Quase cem anos depois, o terceiro mandato de Lula teve início em meio a uma situação mundial marcada pelos desdobramentos da crise de 2008, pela pandemia da Covid 19, pelo agravamento da situação ambiental, pela ascensão da República Popular da China, pela guerra da Rússia contra a aliança Ucrânia/OTAN e, destacadamente, pela tentativa que os Estados Unidos fazem de reverter seu declínio enquanto potência hegemônica.

Tudo isto abre uma janela para que mudemos nosso lugar no mundo. Mas para isso é preciso, entre outras coisas, colocar o tema da reindustrialização no centro de todas as nossas preocupações.

Adotar como objetivo central a reindustrialização nacional tem implicações em nossa política externa. Entre elas, estarmos preparados para enfrentar a reação dos Estados Unidos e não se deixar enganar pela Europa.

A Europa demonstrou, na segunda onda da crise de 2008 e agora na Guerra da Ucrânia, sua submissão aos interesses estratégicos dos Estados Unidos. Por outro lado, na relação econômica com o Brasil e com a região, a União Europeia insiste em firmar acordos que, se aceitos, vão reforçar a nossa condição primário-exportadora.

Quanto aos Estados Unidos, estes já demonstraram sua disposição de fazer de tudo – sabotagem, golpes, guerras, cooptação – para prejudicar a integração regional latino-americana e caribenha, parte essencial de nosso projeto de reindustrialização. Por outro lado, nossa reindustrialização necessita dos investimentos chineses e os EUA já anunciaram que a China é inimiga estratégica.

Portanto, fazer do Brasil um polo mundial industrial, científico e tecnológico entra em choque com as ambições e interesses dos ianques e europeus. Valendo dizer que os Estados Unidos não são uma nação qualquer, mas sim uma potência imperialista que precisa ser totalmente desbancada da posição hegemônica que ainda ocupa.

De quem depende o sucesso da reindustrialização – ou, como preferem alguns, da neoindustrialização? A classe dominante, o empresariado capitalista, já demonstrou inúmeras vezes que está dominando pelos rentistas, pela turma do agro e pelas potências estrangeiras. Se depender dos capitalistas brasileiros, nosso país continuará ladeira abaixo.

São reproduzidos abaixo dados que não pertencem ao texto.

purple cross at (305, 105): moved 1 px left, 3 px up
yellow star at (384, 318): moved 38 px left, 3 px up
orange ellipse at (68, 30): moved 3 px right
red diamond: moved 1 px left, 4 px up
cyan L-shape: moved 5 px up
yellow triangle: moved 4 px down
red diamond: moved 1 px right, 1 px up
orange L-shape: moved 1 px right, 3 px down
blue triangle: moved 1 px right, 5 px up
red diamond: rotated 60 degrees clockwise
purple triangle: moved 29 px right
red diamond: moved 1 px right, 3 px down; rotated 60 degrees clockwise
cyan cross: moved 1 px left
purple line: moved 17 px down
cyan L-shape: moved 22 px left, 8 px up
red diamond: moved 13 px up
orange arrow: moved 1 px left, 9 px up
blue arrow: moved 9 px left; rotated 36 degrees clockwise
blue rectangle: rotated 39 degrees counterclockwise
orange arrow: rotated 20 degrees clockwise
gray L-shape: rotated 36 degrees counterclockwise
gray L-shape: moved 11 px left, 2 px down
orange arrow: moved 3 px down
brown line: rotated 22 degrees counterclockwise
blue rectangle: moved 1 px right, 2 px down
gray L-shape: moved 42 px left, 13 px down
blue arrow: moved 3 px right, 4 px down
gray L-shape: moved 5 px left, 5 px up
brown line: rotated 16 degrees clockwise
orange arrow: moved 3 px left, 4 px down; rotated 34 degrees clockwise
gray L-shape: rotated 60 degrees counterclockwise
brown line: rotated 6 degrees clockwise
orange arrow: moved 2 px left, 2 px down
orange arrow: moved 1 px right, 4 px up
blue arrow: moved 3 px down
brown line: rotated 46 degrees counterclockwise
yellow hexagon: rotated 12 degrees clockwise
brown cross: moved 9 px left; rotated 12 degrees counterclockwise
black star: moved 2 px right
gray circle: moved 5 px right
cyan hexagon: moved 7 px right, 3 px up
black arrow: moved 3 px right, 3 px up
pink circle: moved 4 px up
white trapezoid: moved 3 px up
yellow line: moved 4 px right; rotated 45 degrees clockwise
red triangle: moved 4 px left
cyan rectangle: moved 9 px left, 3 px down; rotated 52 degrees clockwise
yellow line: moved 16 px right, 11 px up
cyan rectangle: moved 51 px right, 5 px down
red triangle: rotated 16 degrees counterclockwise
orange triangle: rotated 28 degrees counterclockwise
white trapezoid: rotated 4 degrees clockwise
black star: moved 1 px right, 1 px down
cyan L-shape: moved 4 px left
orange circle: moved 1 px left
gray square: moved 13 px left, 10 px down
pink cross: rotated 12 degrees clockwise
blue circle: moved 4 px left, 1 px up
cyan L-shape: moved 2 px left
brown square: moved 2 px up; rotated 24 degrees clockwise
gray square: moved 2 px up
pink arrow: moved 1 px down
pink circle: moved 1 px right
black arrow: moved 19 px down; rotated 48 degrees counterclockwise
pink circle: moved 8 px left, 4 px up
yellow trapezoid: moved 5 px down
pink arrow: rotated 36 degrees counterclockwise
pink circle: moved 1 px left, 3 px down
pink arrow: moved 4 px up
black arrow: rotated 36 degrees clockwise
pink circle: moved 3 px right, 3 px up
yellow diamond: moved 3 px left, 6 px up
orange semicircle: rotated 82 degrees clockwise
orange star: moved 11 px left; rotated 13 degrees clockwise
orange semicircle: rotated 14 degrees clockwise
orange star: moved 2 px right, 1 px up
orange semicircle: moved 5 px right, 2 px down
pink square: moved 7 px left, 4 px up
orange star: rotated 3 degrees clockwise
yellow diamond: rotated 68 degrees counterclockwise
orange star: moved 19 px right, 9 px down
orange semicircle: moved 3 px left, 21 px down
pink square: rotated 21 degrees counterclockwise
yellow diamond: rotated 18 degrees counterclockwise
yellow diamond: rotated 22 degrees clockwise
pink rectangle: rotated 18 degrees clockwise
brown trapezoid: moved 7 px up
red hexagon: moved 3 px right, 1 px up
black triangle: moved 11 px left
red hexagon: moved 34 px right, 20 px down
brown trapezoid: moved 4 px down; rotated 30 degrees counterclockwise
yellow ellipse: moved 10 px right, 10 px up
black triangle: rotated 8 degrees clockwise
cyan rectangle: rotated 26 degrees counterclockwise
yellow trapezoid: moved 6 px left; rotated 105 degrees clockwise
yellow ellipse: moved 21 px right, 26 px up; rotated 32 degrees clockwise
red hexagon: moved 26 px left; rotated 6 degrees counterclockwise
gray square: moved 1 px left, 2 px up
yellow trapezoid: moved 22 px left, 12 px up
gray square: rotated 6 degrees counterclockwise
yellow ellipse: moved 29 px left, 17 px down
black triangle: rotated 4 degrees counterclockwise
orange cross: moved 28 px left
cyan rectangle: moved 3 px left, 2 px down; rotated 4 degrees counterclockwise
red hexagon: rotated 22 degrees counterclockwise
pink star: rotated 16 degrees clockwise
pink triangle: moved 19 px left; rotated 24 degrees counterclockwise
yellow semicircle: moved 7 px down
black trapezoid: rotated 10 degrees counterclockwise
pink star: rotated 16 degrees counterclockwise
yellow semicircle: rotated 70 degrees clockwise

A reindustrialização do Brasil depende essencialmente da classe trabalhadora. Por isso o movimento sindical, em particular a CUT, tem que colocar o tema no centro da sua agenda. E o ponto de partida é começar a reforma agrária, retomar totalmente a Petrobrás e a Eletrobrás, colocar o setor financeiro sob controle do Estado e ampliar enormemente os investimentos públicos.

(*) Valter Pomar é membro do DN do PT e tesoureiro da Associação de Docentes da Universidade Federal do ABC. Este texto é uma versão modificada de artigo publicado na coletânea Brasil sob escombros: desafios do governo Lula para reconstruir o país, da Editora Boitempo.